Request
Write out each entry below exactly. Do not include the images.

—————

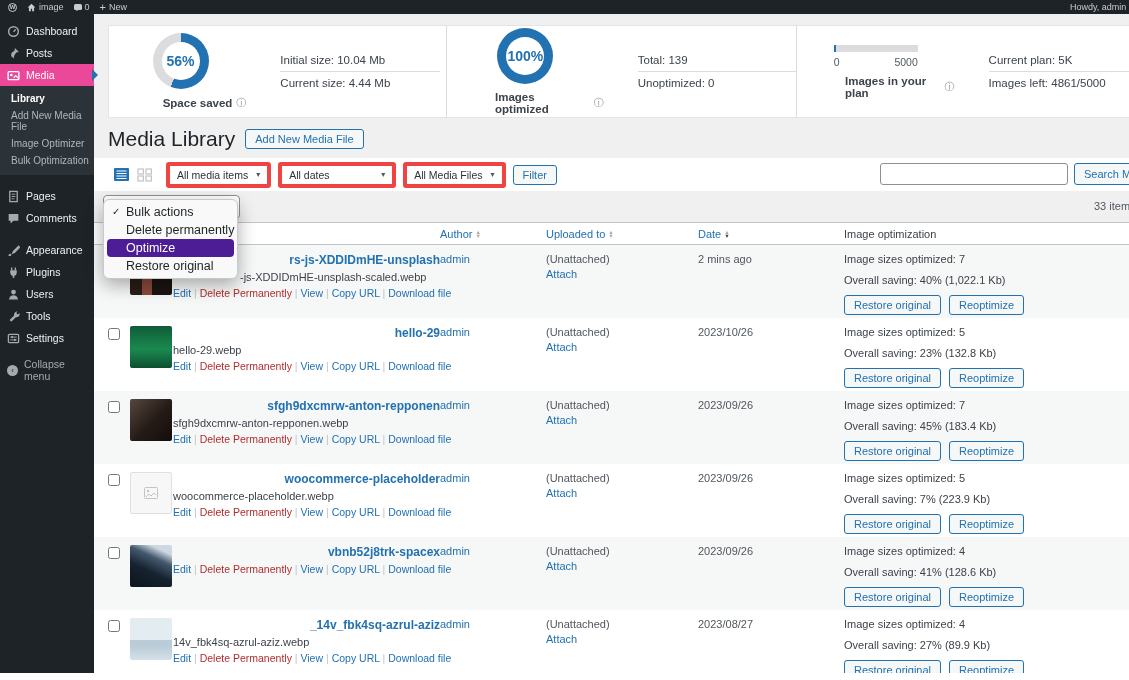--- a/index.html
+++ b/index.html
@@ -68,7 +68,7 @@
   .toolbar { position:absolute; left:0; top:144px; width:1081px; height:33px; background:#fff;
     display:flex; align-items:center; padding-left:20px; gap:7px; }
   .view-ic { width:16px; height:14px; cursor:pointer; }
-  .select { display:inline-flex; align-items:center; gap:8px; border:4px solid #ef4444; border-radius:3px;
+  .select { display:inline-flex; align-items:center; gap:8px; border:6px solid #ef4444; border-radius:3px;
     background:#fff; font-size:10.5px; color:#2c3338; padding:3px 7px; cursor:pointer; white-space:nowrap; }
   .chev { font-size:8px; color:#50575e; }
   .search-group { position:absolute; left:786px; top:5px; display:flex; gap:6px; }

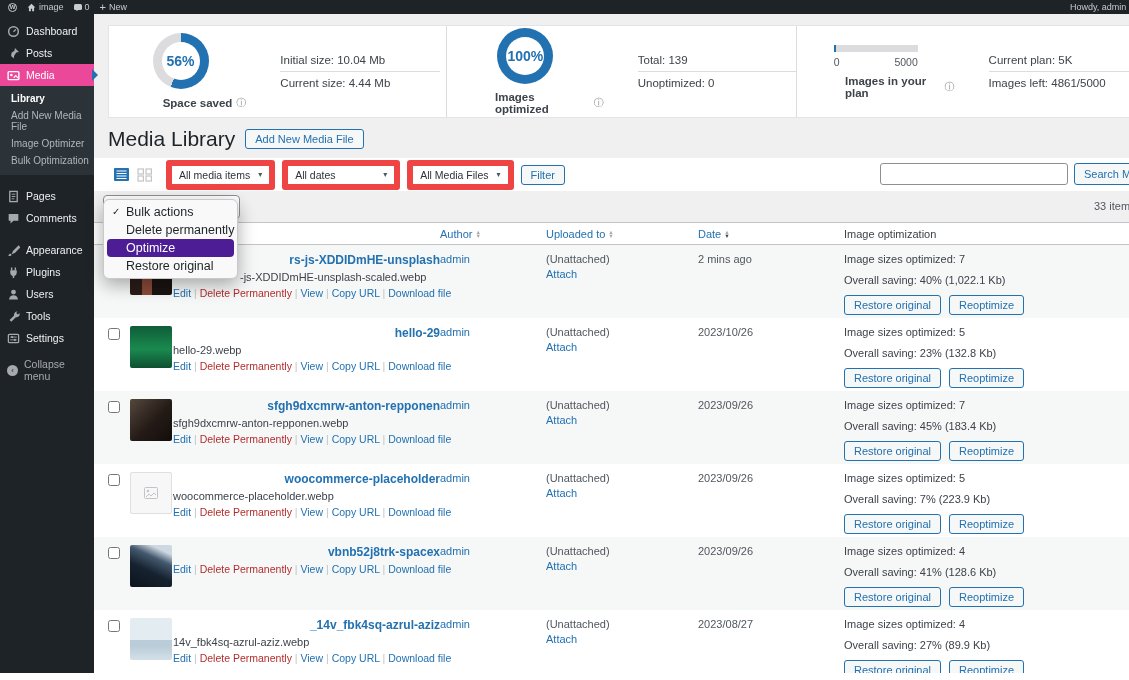--- a/index.html
+++ b/index.html
@@ -100,7 +100,7 @@
   .thumb.sea { background:linear-gradient(180deg,#e3ecf1 0 52%,#b9ccd8 52% 66%,#d3e0e8); }
   .ph-ic { color:#c3c4c7; }
   .title-cell { padding-top:8px; }
-  .file-title { font-size:12px; font-weight:bold; color:#2271b1; cursor:pointer; white-space:nowrap; display:block;text-align:right; }
+  .file-title { font-size:12px; font-weight:bold; color:#2271b1; cursor:pointer; white-space:nowrap; display:block; }
   .filename { font-size:11px; color:#3c434a; margin-top:4px; white-space:nowrap; }
   .obscured { padding-left:67px; }
   .row-actions { margin-top:4px; font-size:10.5px; white-space:nowrap; }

—————

Answer to the exercise
--- a/index.html
+++ b/index.html
@@ -68,7 +68,7 @@
   .toolbar { position:absolute; left:0; top:144px; width:1081px; height:33px; background:#fff;
     display:flex; align-items:center; padding-left:20px; gap:7px; }
   .view-ic { width:16px; height:14px; cursor:pointer; }
-  .select { display:inline-flex; align-items:center; gap:8px; border:4px solid #ef4444; border-radius:3px;
+  .select { display:inline-flex; align-items:center; gap:8px; border:6px solid #ef4444; border-radius:3px;
     background:#fff; font-size:10.5px; color:#2c3338; padding:3px 7px; cursor:pointer; white-space:nowrap; }
   .chev { font-size:8px; color:#50575e; }
   .search-group { position:absolute; left:786px; top:5px; display:flex; gap:6px; }

--- a/index.html
+++ b/index.html
@@ -100,7 +100,7 @@
   .thumb.sea { background:linear-gradient(180deg,#e3ecf1 0 52%,#b9ccd8 52% 66%,#d3e0e8); }
   .ph-ic { color:#c3c4c7; }
   .title-cell { padding-top:8px; }
-  .file-title { font-size:12px; font-weight:bold; color:#2271b1; cursor:pointer; white-space:nowrap; display:block;text-align:right; }
+  .file-title { font-size:12px; font-weight:bold; color:#2271b1; cursor:pointer; white-space:nowrap; display:block; }
   .filename { font-size:11px; color:#3c434a; margin-top:4px; white-space:nowrap; }
   .obscured { padding-left:67px; }
   .row-actions { margin-top:4px; font-size:10.5px; white-space:nowrap; }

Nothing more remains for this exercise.